Even if the fighting stopped tomorrow, the challenges to Chechen viability as a state are towering. Following the 1996 Russian troop withdrawal, Chechnya was turned into a haven for kidnappers-for-ransom, slave traders, and murderers of nuns and foreign-aid workers.

Basaev pushed Chechen president Aslan Maskhadov into adopting repressive Sharia laws. Sources in the State Department report that Maskhadov acquiesced when radical Islamist networks funneled $100 million to Chechnya for jihad. Maskhadov could not forestall the invasion of Daghestan in July 1999, led by Basaev and Khattab — an invasion which ended Chechnya's de facto independence and propelled Vladimir Putin to power.
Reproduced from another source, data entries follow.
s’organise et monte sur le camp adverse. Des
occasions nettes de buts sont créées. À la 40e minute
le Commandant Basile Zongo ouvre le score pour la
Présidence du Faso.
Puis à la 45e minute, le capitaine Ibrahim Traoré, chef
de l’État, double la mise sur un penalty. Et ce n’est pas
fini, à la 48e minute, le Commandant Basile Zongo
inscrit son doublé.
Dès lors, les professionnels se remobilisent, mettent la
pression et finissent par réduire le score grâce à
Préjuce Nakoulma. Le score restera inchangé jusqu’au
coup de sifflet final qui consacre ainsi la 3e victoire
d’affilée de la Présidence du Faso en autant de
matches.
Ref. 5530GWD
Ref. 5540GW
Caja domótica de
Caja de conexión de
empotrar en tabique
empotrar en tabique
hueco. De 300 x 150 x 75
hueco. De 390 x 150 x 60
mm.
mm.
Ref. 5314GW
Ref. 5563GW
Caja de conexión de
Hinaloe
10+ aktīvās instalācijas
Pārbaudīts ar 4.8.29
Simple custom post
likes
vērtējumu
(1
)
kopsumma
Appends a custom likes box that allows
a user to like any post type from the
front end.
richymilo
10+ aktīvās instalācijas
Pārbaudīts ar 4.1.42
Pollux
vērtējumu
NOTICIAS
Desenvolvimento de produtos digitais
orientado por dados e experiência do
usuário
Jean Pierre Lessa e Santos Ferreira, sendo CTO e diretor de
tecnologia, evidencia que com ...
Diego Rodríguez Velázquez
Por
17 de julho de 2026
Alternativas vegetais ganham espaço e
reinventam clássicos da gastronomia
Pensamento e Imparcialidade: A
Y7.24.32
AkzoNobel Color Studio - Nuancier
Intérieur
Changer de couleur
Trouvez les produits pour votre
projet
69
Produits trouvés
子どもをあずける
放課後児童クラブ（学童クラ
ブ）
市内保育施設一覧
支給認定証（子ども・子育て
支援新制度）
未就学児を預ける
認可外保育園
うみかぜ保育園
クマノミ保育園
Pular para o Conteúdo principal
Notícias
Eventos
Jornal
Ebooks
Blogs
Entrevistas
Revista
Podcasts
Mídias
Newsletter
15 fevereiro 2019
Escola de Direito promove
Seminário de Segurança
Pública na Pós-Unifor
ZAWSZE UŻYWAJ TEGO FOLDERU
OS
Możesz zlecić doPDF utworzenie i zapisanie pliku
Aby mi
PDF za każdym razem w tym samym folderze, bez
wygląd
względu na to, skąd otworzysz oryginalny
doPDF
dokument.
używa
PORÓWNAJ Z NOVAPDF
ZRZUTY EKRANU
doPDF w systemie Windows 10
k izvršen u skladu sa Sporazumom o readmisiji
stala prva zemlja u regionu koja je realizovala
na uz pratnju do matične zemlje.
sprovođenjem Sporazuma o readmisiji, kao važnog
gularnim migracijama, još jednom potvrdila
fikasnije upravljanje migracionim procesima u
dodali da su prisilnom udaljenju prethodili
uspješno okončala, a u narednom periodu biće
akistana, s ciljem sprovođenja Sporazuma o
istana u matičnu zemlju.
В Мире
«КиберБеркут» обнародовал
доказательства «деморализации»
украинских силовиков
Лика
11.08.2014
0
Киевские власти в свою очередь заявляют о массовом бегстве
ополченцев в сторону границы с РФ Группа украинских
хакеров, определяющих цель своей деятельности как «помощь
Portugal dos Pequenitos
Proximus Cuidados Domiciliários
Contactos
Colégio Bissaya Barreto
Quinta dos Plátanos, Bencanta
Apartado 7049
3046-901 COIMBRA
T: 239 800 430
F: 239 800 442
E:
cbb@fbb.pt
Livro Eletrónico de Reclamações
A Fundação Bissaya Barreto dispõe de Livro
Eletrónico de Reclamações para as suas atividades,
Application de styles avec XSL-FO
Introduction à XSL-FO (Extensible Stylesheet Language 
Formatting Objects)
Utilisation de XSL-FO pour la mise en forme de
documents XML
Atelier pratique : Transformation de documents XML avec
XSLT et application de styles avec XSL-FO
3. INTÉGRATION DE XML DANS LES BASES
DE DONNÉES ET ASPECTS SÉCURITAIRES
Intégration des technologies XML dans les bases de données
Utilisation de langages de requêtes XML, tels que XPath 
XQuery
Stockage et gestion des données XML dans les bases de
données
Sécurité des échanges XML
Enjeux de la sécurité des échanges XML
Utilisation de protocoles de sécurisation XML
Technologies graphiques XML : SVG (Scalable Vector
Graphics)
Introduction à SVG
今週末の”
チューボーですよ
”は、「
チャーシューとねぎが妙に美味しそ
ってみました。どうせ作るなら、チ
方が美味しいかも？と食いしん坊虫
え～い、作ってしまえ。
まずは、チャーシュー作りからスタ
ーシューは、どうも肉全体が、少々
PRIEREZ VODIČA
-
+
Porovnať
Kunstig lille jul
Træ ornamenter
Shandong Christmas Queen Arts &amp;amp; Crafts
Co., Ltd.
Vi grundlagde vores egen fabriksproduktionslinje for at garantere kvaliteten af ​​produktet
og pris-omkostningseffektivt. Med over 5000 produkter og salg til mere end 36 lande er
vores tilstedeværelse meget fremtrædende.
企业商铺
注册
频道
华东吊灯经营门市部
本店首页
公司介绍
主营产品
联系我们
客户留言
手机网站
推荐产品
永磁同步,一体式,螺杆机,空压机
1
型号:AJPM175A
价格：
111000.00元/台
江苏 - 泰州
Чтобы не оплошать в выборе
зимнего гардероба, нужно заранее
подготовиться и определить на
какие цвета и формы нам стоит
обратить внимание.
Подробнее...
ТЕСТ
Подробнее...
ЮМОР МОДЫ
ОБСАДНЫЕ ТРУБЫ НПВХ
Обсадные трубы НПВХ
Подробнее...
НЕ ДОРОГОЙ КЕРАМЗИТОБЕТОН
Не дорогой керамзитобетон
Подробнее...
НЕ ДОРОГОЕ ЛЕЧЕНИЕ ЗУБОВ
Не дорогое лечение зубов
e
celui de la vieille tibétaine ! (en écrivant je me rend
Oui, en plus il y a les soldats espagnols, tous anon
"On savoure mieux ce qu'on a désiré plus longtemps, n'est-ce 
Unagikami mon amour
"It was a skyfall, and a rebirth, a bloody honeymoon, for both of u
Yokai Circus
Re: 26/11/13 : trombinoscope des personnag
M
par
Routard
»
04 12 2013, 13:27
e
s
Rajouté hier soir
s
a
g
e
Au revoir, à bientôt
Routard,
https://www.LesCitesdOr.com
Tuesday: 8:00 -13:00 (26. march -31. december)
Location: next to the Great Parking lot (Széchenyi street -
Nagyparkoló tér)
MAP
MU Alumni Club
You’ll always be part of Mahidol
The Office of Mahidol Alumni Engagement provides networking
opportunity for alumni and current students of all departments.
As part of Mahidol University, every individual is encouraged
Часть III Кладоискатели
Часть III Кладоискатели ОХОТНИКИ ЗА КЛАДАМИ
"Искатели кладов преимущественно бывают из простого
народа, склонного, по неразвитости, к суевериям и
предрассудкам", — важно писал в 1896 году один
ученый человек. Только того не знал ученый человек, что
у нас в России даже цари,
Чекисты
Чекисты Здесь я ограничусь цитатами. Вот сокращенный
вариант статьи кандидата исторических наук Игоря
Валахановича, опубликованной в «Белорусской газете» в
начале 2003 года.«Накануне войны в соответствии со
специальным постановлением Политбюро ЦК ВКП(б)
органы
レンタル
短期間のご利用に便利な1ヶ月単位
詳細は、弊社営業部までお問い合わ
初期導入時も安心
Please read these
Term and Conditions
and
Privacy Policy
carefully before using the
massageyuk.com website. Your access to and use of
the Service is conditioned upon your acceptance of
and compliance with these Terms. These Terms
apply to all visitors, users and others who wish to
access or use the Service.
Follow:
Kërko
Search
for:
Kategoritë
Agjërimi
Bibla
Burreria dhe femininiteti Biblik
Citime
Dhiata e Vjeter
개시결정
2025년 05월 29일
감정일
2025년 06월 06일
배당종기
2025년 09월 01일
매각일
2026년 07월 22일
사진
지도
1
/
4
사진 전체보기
As the State Department notes, today Maskhadov is hardly a proper partner to negotiate peace with the Russians.

Everything hinges on what kind of entity the future Chechnya will be. Is it to be a caliphate run by terrorists, with an education system that brainwashes its youth to kill "sinners" and infidels — or a nascent democracy fostering secular education and the arts, such as the Chechens demonstrated they are — or were — capable of sustaining during the Soviet era?

It will be important for the Chechens to break their ties to global terrorist Islamic networks and to the funders of mayhem in the Gulf, London, and elsewhere. It will also be vital to disarm, and for Russia and the West to provide a massive humanitarian package for refugee resettlement and rebuilding. Neither the Maskhadov organization nor the Russian government is equal to this task. Moreover, it will be imperative to give up the current rhetoric about building a Chechen-led caliphate "from sea to shining sea" — i.e., from the Black Sea to the Caspian.

A radical and impoverished Islamist state in Europe, on the doorstep of Russia and the weak South Caucasus states, would unquestionably be dangerous. It would act as a destabilizing factor, and would scare off the investors who otherwise could improve the lives of millions of people in the region. Unfortunately, the European Union policy makers, such as Xavier Solana, the security policy chief, have repeatedly demanded that Russia finds a negotiated settlement with the Chechens, while refusing to answer who may be Russia's "peace process" partners, or what outcome such settlement may accomplish. Parallels with the EU Middle Eastern myopic policy are obvious - and dangerous.

The United States is facing an unenviable situation in the Caucasus and in its relations with Moscow. The brutality of the Moscow hostage-taking, its undeniable ties to the same enemy the U.S. is fighting — and above all, the need for continuous Russian support in the coming war against Saddam Hussein and beyond — demand a closer cooperation. At the same time, Russian incompetence in the use of gas, and the cover-up that followed, make such cooperation problematic, to say the least. U.S. ambassador to Russia Alexander Verschbow said as much, though the State Department later distanced itself from his statement.

Future cooperation with and assistance to Putin on hostage-rescue and in intercepting sources of terrorist funding would make the U.S. a de facto ally of Russia. This has its advantage in the global war on terrorism, and hopefully, in curbing nuclear-weapons and ballistic-missile technology proliferation to Iran and North Korea. This same policy, however, can only make future mediation by the U.S. in the Russian-Chechen conflict more difficult.

— Ariel Cohen is a research fellow at the Heritage Foundation and author of Russian Imperialism: Development and Crisis.